25 February 2008

Sports shorts

Much of the news in the state over the weekend was dominated by two big sports stories.

At the top of the page was the second basketball coaching change in three years at the Alma Mater. Kelvin Sampson accepted a buyout of his contract after a recurring scandal involving overflowing phone calls to recruits was finally blown open by the NCAA two weeks ago.

I'm not so much conflicted about the decision here (I think the university probably did the right thing here) but by the reaction. On the one hand I'm silently gleeful that the win-or-die zealots who so eagerly ran Mike Davis out of town now face an even more sobering future. Sure, you have what is probably the best Indiana team since the early '90s, but the time is coming to pay the piper. On the other hand, many of those people were never fully satisfied with the decision to hire Sampson in the first place, distantly insisting he wasn't white enough sufficiently tied to the mythos of "Indiana basketball." Now they'll have another chance to fulfill their nativist fantasy and drive the program into further irrelevance.


After twelve years of acrimonious division, the nation's two major formula-car racing series struck a reunification deal last week in Indianapolis. Most of the bitter ideological duels that marked the early days of the divide during the early years had been moot for some time, and so the settlement was big news for the fifteen of us left who still care at all.

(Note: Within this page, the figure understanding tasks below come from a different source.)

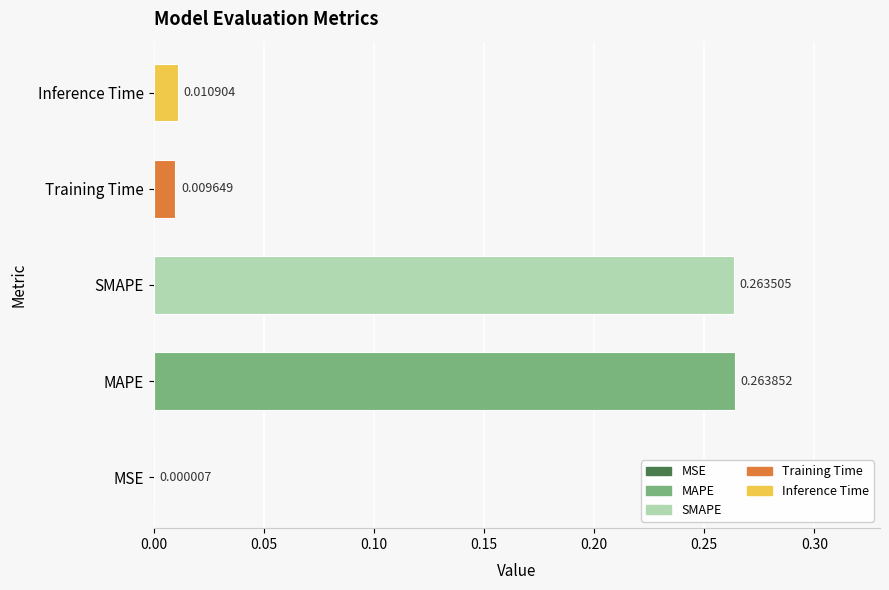

At which label is the value closest to 0?

MSE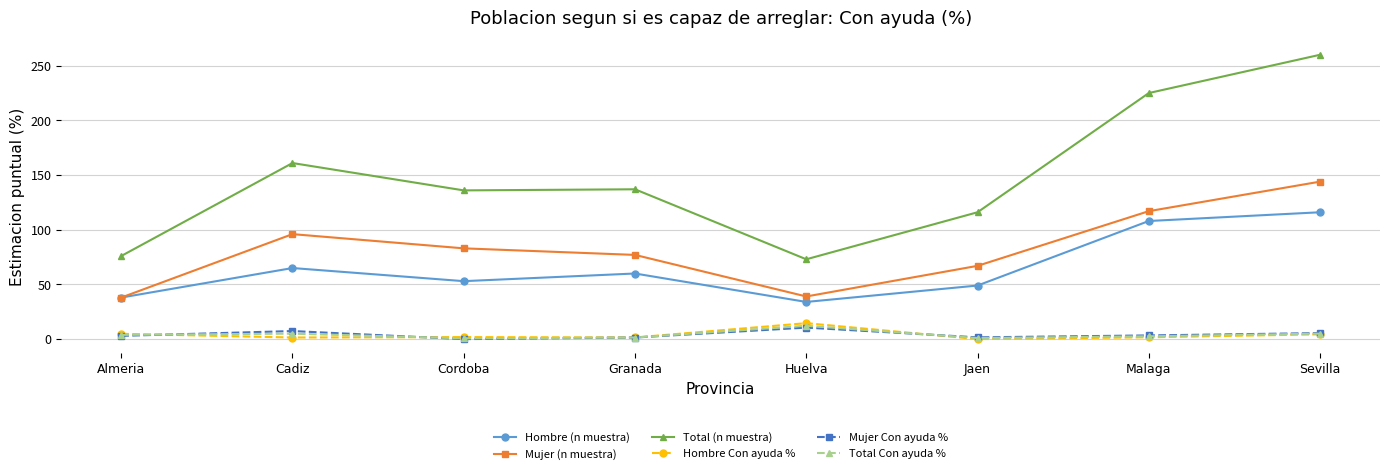

Where does the Hombre Con ayuda % series first go above 1?

Almeria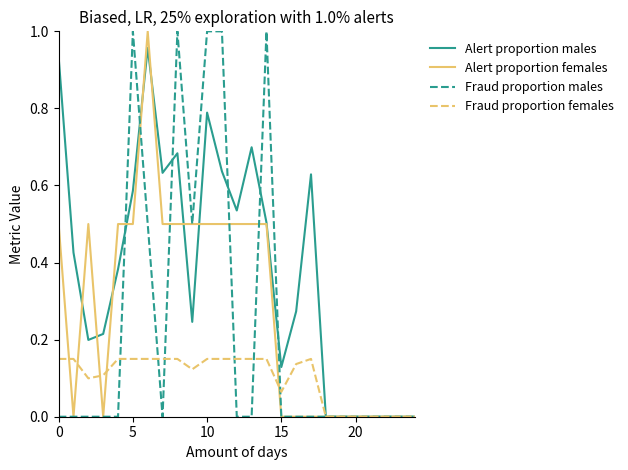

Which series has the largest total across all categories?

Alert proportion males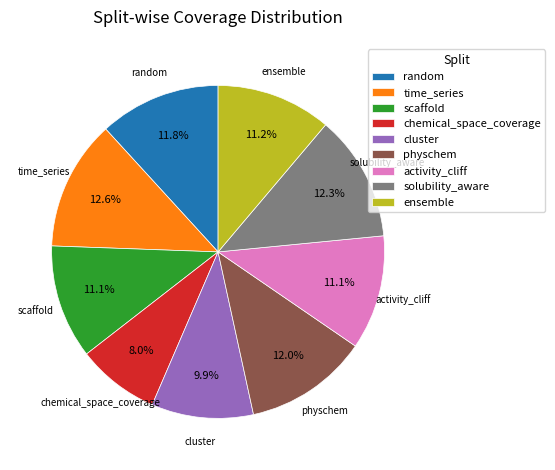

What is the total percentage of random and activity_cliff?

22.9%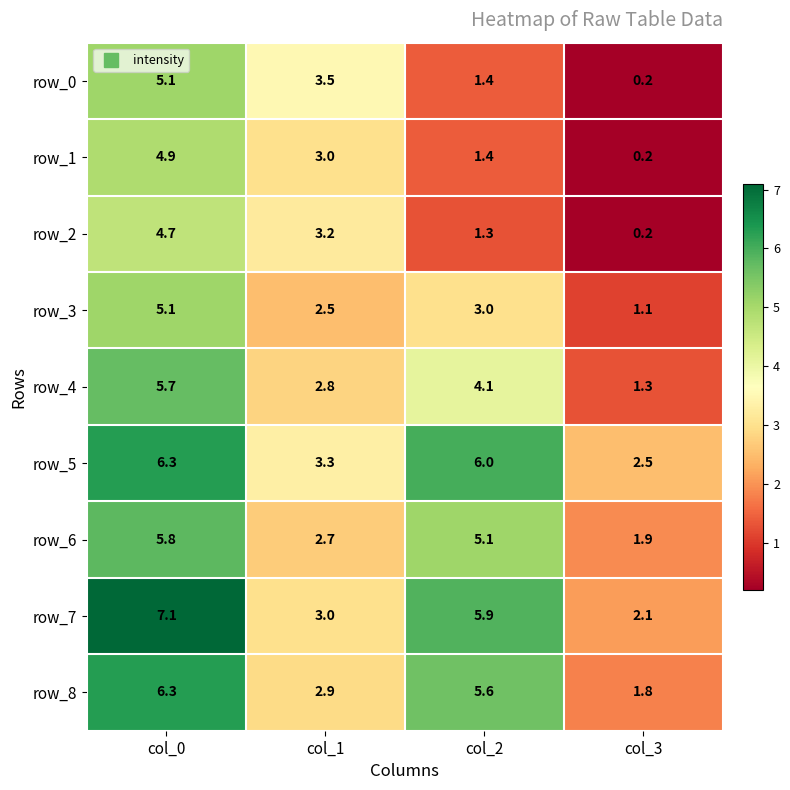

What is the total value across all series at col_3?

11.3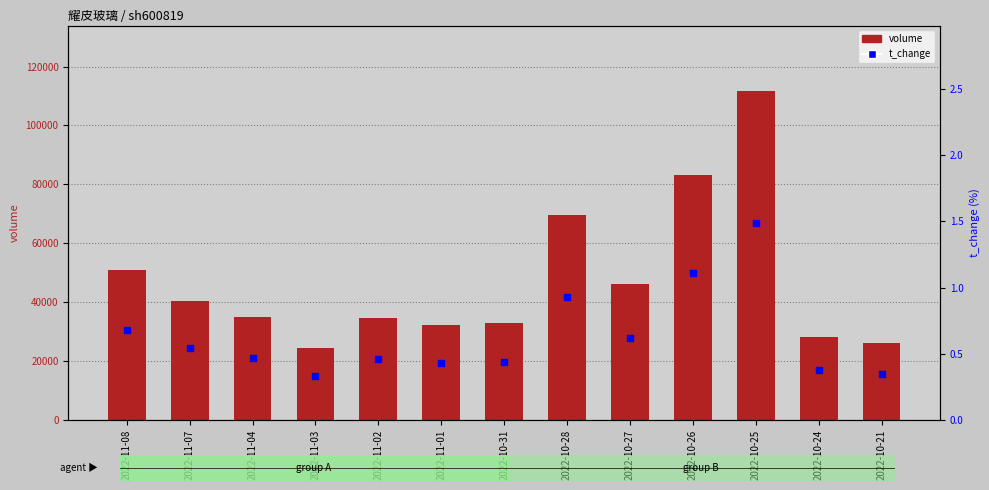

Is the value of volume at 2022-11-04 greater than the value of t_change at 2022-11-07?

Yes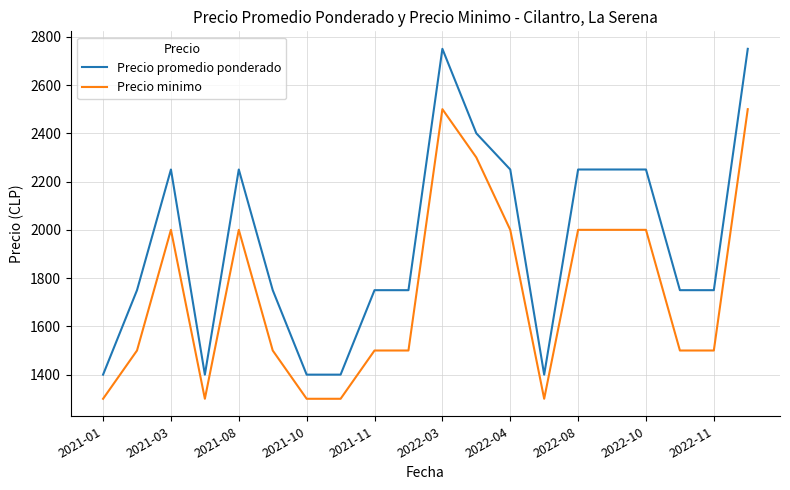

Which series has the largest range (max minus min)?

Precio promedio ponderado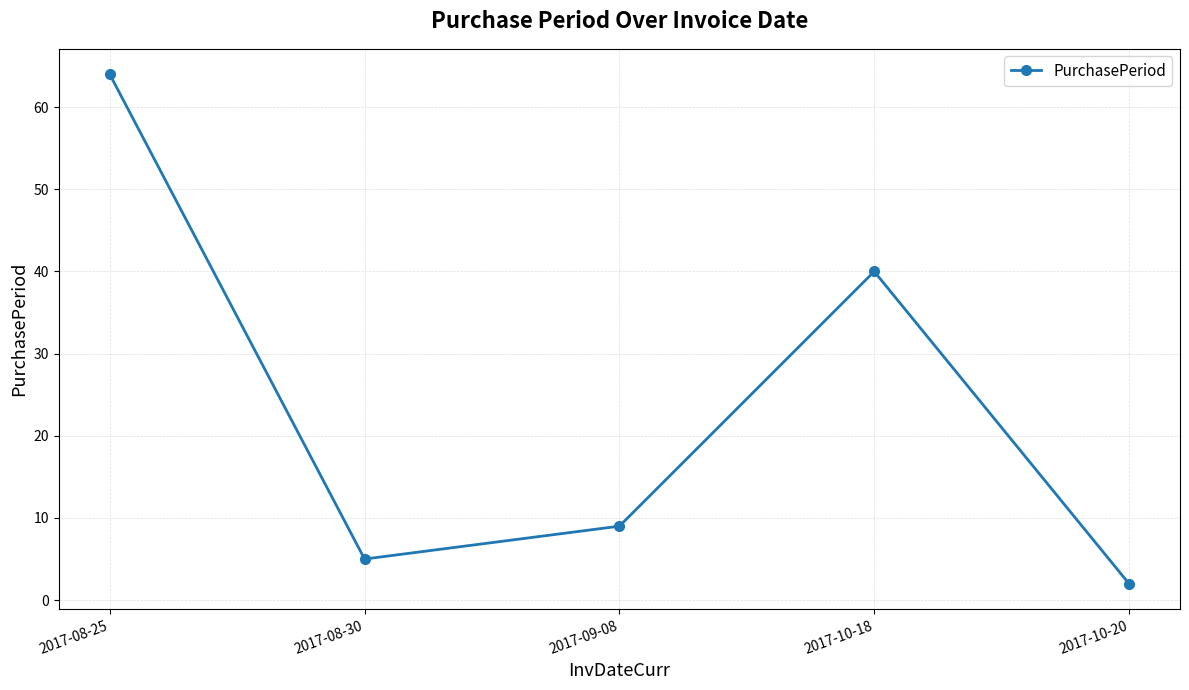

What is the sum of the values at 2017-09-08 and 2017-10-20?

11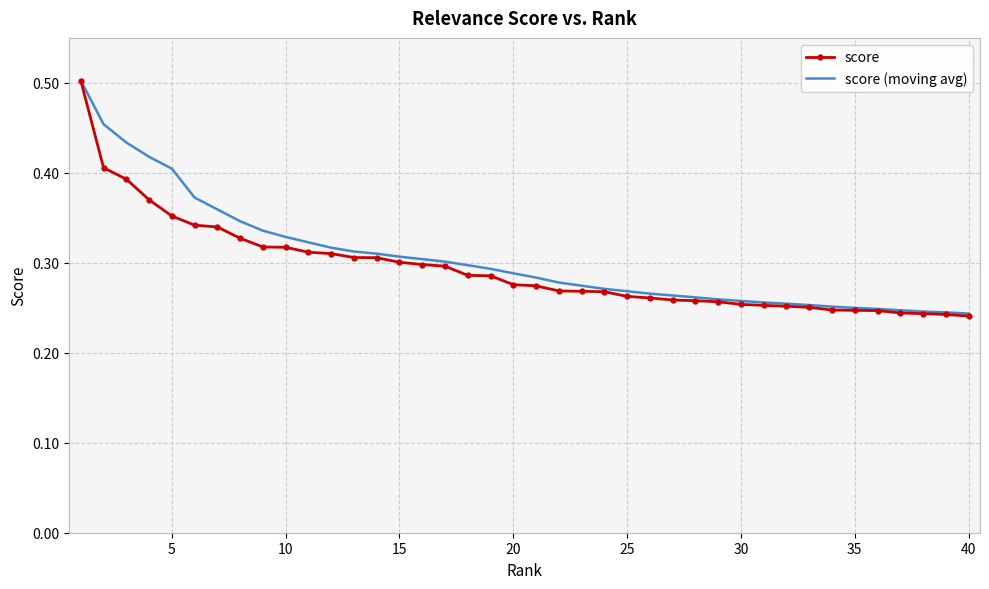

What are all the series names shown in the legend?

score, score (moving avg)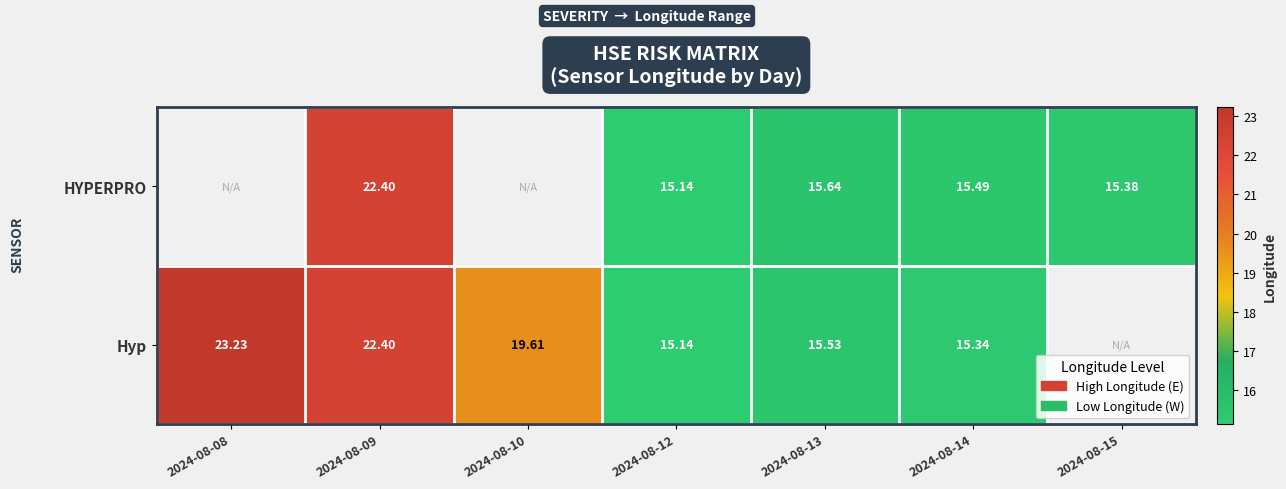

How many data points does each series have?

7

Were "The Split"--as it's colloquially known--to occur today, I probably would have been on the opposite side as the one I actually took for most of the past decade or so. When Indianapolis Motor Speedway president Tony George created the fractional Indy Racing League back in 1996, it was seen by many of its early boosters as a chance to purge what they saw as the decaying effects of international road racing on the sport and re-fertilize it with American oval racers, simultaneously returning the Indianapolis 500 to its halcyon years of the '50s and '60s when it was the exclusive province of Americans. Supporters of the established CART series saw it is a naked power grab by George, who threatened to fracture the sport in an attempt to get more decision-making power for himself.

It looks like the latter group may have been closer to the truth. George has undoubtedly won the long battle, but the resulting product looks little like what many of his early boosters imagined it might (much to my delight, I should add). After years of struggling to gain traction with his series of mostly lower-budget, ragtag operations, George began to woo many of his former enemies from across the fence, and, with their sponsors feeling the pinch of being shut out of the sport's premier event, most of the top open-wheel teams and manufacturers filtered over to the IRL during the first half of this decade. Indeed, the mass defections effectively destroyed the old entity of CART, which declared bankruptcy in 2004 and was replaced with a successor state known as CCWS.

The final product of a merger will look a lot like the one from before the war, with a nearly-even split between ovals and road races, but a good deal less apparent to most of the country. In 1996, the split was front-of-the-sports-page news in much of the country; the reunification was lucky to see P6. There is some hope that eliminating popular confusion between two virtually-identical series will re-energize some public interest, but the new series starts life with few familiar faces, two of which were recently poached by NASCAR in attempt to boost its own sagging fortunes with an uncharacteristic nod toward meager cosmopolitanism. Thank the Deity for "Dancing with the Stars," I suppose.